** Stored data follows **

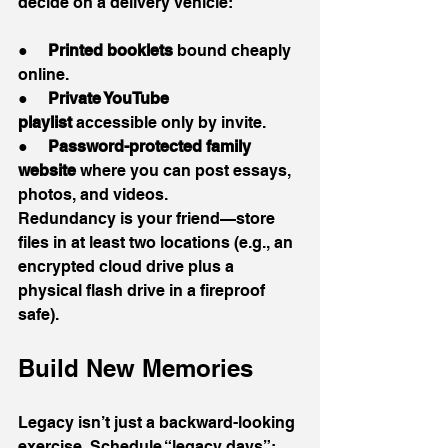
decide on a delivery vehicle:
●     
Printed booklets
 bound cheaply 
online.
●     
Private YouTube 
playlist
 accessible only by invite.
●     
Password-protected family 
website
 where you can post essays, 
photos, and videos.
Redundancy is your friend—store 
files in at least two locations (e.g., an 
encrypted cloud drive plus a 
physical flash drive in a fireproof 
safe).
Build New Memories
Legacy isn’t just a backward-looking 
exercise. Schedule “legacy days”: 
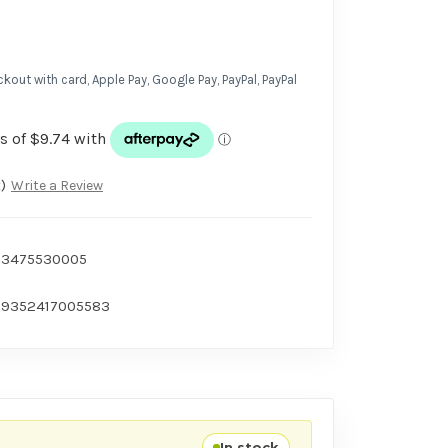
kout with card, Apple Pay, Google Pay, PayPal, PayPal
)
Write a Review
3475530005
9352417005583
In stock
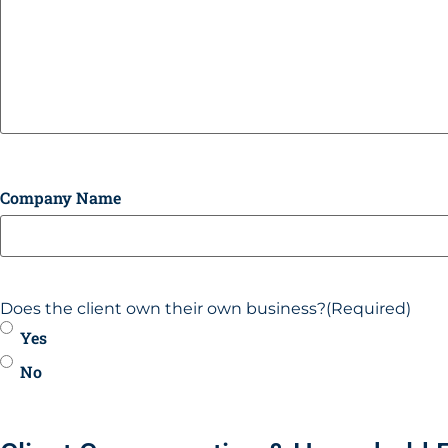
Company Name
Does the client own their own business?
(Required)
Yes
No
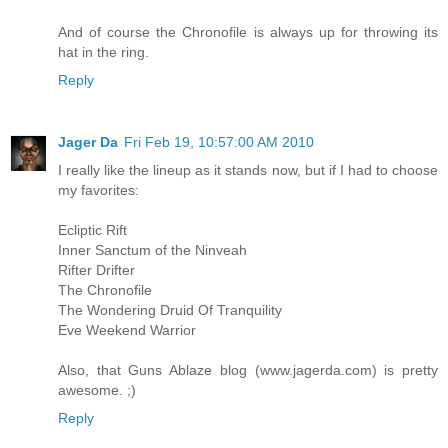
And of course the Chronofile is always up for throwing its
hat in the ring.
Reply
Jager Da
Fri Feb 19, 10:57:00 AM 2010
I really like the lineup as it stands now, but if I had to choose
my favorites:
Ecliptic Rift
Inner Sanctum of the Ninveah
Rifter Drifter
The Chronofile
The Wondering Druid Of Tranquility
Eve Weekend Warrior
Also, that Guns Ablaze blog (www.jagerda.com) is pretty
awesome. ;)
Reply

** End of Stored data **

Task requirements » Write out every record above exactly, leaving no picture in the result.

Response »
decide on a delivery vehicle:
●     
Printed booklets
 bound cheaply 
online.
●     
Private YouTube 
playlist
 accessible only by invite.
●     
Password-protected family 
website
 where you can post essays, 
photos, and videos.
Redundancy is your friend—store 
files in at least two locations (e.g., an 
encrypted cloud drive plus a 
physical flash drive in a fireproof 
safe).
Build New Memories
Legacy isn’t just a backward-looking 
exercise. Schedule “legacy days”: 
kout with card, Apple Pay, Google Pay, PayPal, PayPal
)
Write a Review
3475530005
9352417005583
In stock
Company Name
Does the client own their own business?
(Required)
Yes
No
And of course the Chronofile is always up for throwing its
hat in the ring.
Reply
Jager Da
Fri Feb 19, 10:57:00 AM 2010
I really like the lineup as it stands now, but if I had to choose
my favorites:
Ecliptic Rift
Inner Sanctum of the Ninveah
Rifter Drifter
The Chronofile
The Wondering Druid Of Tranquility
Eve Weekend Warrior
Also, that Guns Ablaze blog (www.jagerda.com) is pretty
awesome. ;)
Reply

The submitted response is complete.